A long-tail distribution will arise with the inclusion of many values unusually far from the mean, which increase the magnitude of the skewness of the distribution. A long-tailed distribution is a particular type of heavy-tailed distribution. The term long tail has gained popularity in recent times as describing the retailing strategy of selling a large number of unique items with relatively small quantities sold of each—usually in addition to selling fewer popular items in large quantities.

The long tail was popularized by Chris Anderson in an October 2004 Wired magazine article, in which he mentioned Amazon.com, Apple and Yahoo! as examples of businesses applying this strategy.

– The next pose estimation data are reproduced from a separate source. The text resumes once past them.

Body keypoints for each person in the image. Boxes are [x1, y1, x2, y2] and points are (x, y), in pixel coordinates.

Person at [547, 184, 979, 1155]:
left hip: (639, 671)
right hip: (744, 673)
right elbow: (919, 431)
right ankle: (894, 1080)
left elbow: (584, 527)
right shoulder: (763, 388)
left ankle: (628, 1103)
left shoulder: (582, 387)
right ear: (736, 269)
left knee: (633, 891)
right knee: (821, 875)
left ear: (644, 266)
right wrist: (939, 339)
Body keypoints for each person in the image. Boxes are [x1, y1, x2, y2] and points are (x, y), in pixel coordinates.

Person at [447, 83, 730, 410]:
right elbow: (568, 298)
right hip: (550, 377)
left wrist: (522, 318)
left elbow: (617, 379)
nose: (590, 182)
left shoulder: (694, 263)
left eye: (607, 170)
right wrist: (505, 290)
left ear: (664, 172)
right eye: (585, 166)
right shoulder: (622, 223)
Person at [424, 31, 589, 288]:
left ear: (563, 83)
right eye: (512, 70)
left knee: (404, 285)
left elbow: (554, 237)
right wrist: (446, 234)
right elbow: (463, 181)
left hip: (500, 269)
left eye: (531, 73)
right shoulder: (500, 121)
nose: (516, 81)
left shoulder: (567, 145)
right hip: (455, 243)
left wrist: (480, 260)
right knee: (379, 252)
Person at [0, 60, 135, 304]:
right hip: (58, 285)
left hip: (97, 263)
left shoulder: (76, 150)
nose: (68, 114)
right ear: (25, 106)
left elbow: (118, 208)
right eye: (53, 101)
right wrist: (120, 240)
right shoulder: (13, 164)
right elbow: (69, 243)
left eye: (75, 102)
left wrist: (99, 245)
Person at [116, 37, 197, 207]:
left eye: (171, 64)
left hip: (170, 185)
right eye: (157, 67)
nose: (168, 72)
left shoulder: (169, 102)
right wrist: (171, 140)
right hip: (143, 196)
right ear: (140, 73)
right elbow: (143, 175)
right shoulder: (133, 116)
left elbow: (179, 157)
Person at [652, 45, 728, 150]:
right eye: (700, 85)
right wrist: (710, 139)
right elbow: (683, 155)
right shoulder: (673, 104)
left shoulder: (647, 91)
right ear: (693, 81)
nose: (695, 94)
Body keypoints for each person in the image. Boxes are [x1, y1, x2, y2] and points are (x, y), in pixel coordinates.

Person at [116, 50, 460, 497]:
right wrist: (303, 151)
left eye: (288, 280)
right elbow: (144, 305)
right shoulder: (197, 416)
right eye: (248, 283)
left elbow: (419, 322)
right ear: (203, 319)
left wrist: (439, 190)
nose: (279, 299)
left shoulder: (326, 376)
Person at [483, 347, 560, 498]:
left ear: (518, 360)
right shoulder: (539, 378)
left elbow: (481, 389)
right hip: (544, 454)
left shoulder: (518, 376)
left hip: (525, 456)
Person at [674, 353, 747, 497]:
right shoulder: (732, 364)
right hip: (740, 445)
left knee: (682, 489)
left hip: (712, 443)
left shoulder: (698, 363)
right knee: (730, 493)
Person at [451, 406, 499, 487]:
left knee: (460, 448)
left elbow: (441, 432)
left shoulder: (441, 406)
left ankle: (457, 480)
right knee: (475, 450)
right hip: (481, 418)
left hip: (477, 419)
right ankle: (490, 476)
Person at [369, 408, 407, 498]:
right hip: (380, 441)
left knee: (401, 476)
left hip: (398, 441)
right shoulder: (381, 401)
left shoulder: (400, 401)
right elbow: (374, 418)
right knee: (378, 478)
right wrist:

Anderson elaborated the concept in his book The Long Tail: Why the Future of Business Is Selling Less of More.

The distribution and inventory costs of businesses successfully applying this strategy allow them to realize significant profit out of selling small volumes of hard-to-find items to many customers instead of only selling large volumes of a reduced number of popular items. The total sales of this large number of “non-hit items” is called “the long tail”.

Given enough choice, a large population of customers, and negligible stocking and distribution costs, the selection and buying pattern of the population results in the demand across products having a power law distribution or Pareto distribution. It is important to understand why some distributions are normal vs. long tail (power) distributions. Chris Anderson argues that while quantities such as human height or IQ follow a normal distribution, in scale-free networks with preferential attachments, power law distributions are created, i.e. because some nodes are more connected than others (like Malcolm Gladwell’s “mavens” in The Tipping Point).

The long tail concept has found some ground for application, research, and experimentation. It is a term used in online business, mass media, micro-finance (Grameen Bank, for example), user-driven innovation (Eric von Hippel), and social network mechanisms (e.g. crowdsourcing, crowdcasting, peer-to-peer), economic models, and marketing (viral marketing). A frequency distribution with a long tail has been studied by statisticians since at least 1946. The term has also been used in the finance and insurance business for many years. The work of Benoît Mandelbrot in the 1950s and later has led to him being referred to as “the father of long tails”.